## About this task
Should pictures appear among the records, leave them out, and copy exactly only the lines from the first through the one with "Hinweise zum", inclusive.

## Dataset excerpts
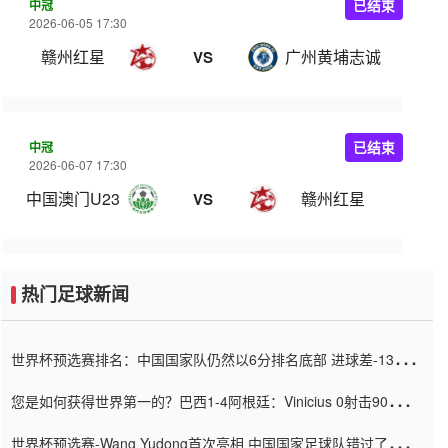
中冠
已结束
2026-06-05 17:30
赣州红星
广州黄埔志诚
VS
中冠
已结束
2026-06-07 17:30
中国澳门U23
赣州红星
VS
热门足球新闻
世界杯预选赛排名：中国国家队仍然以6分排名底部 进球差-13令人
震惊
您是如何获得世界第一的？巴西1-4阿根廷：Vinicius 0射击90分钟
内
世界杯预选赛-Wang Yudong首次亮相 中国国家足球队错过了世界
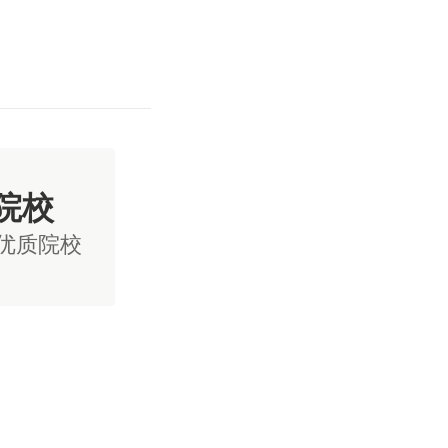
院校
国优质院校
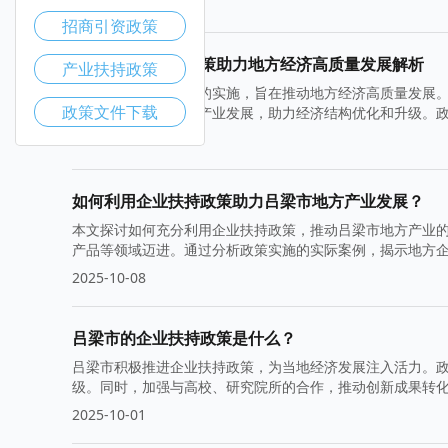
2025-10-22
招商引资政策
吕梁市产业扶持政策助力地方经济高质量发展解析
产业扶持政策
吕梁市产业扶持政策的实施，旨在推动地方经济高质量发展
政策文件下载
酒、红枣和小杂粮等产业发展，助力经济结构优化和升级。
2025-10-15
如何利用企业扶持政策助力吕梁市地方产业发展？
本文探讨如何充分利用企业扶持政策，推动吕梁市地方产业
产品等领域迈进。通过分析政策实施的实际案例，揭示地方
2025-10-08
吕梁市的企业扶持政策是什么？
吕梁市积极推进企业扶持政策，为当地经济发展注入活力。
级。同时，加强与高校、研究院所的合作，推动创新成果转
2025-10-01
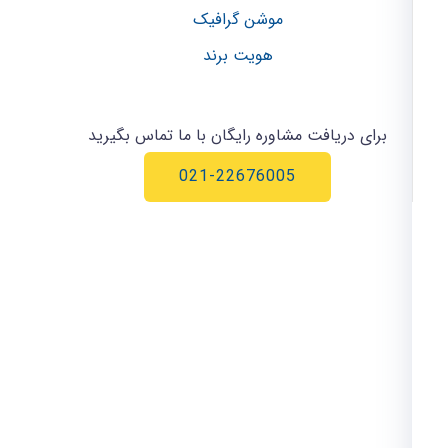
موشن گرافیک
هویت برند
برای دریافت مشاوره رایگان با ما تماس بگیرید
021-22676005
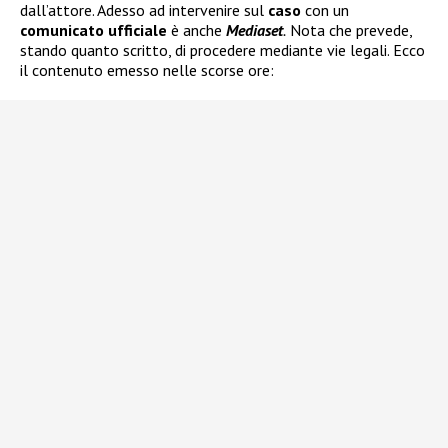
dall’attore. Adesso ad intervenire sul
caso
con un
comunicato ufficiale
è anche
Mediaset
.
Nota che prevede,
stando quanto scritto, di procedere mediante vie legali. Ecco
il contenuto emesso nelle scorse ore:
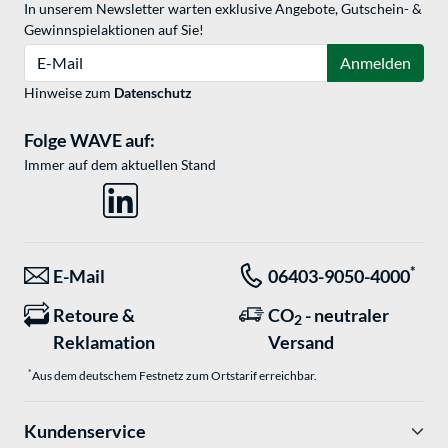
In unserem Newsletter warten exklusive Angebote, Gutschein- &
Gewinnspielaktionen auf Sie!
E-Mail
Anmelden
Hinweise zum
Datenschutz
Folge WAVE auf:
Immer auf dem aktuellen Stand
*
E-Mail
06403-9050-4000
Retoure &
CO
- neutraler
2
Reklamation
Versand
*
Aus dem deutschem Festnetz zum Ortstarif erreichbar.
Kundenservice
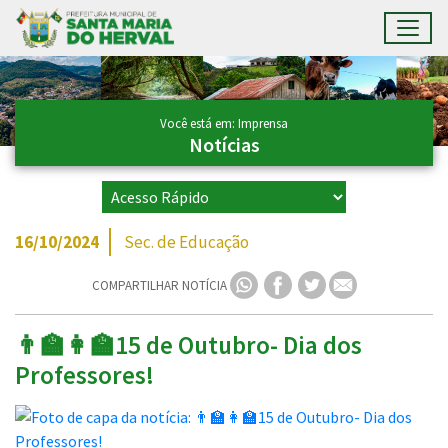
Toggl
Ir para conteúdo principal
Conteúdo Principal
Você está em: Imprensa
Notícias
16/10/2024
Sec. de Educação
COMPARTILHAR NOTÍCIA
👨‍🏫👩‍🏫15 de Outubro- Dia dos
Professores!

## Answer for this exercise
中冠
已结束
2026-06-05 17:30
赣州红星
广州黄埔志诚
VS
中冠
已结束
2026-06-07 17:30
中国澳门U23
赣州红星
VS
热门足球新闻
世界杯预选赛排名：中国国家队仍然以6分排名底部 进球差-13令人
震惊
您是如何获得世界第一的？巴西1-4阿根廷：Vinicius 0射击90分钟
内
世界杯预选赛-Wang Yudong首次亮相 中国国家足球队错过了世界
院校
国优质院校
2025-10-22
招商引资政策
吕梁市产业扶持政策助力地方经济高质量发展解析
产业扶持政策
吕梁市产业扶持政策的实施，旨在推动地方经济高质量发展
政策文件下载
酒、红枣和小杂粮等产业发展，助力经济结构优化和升级。
2025-10-15
如何利用企业扶持政策助力吕梁市地方产业发展？
本文探讨如何充分利用企业扶持政策，推动吕梁市地方产业
产品等领域迈进。通过分析政策实施的实际案例，揭示地方
2025-10-08
吕梁市的企业扶持政策是什么？
吕梁市积极推进企业扶持政策，为当地经济发展注入活力。
级。同时，加强与高校、研究院所的合作，推动创新成果转
2025-10-01
موشن گرافیک
هویت برند
برای دریافت مشاوره رایگان با ما تماس بگیرید
021-22676005
dall’attore. Adesso ad intervenire sul
caso
con un
comunicato ufficiale
è anche
Mediaset
.
Nota che prevede,
stando quanto scritto, di procedere mediante vie legali. Ecco
il contenuto emesso nelle scorse ore:
In unserem Newsletter warten exklusive Angebote, Gutschein- &
Gewinnspielaktionen auf Sie!
E-Mail
Anmelden
Hinweise zum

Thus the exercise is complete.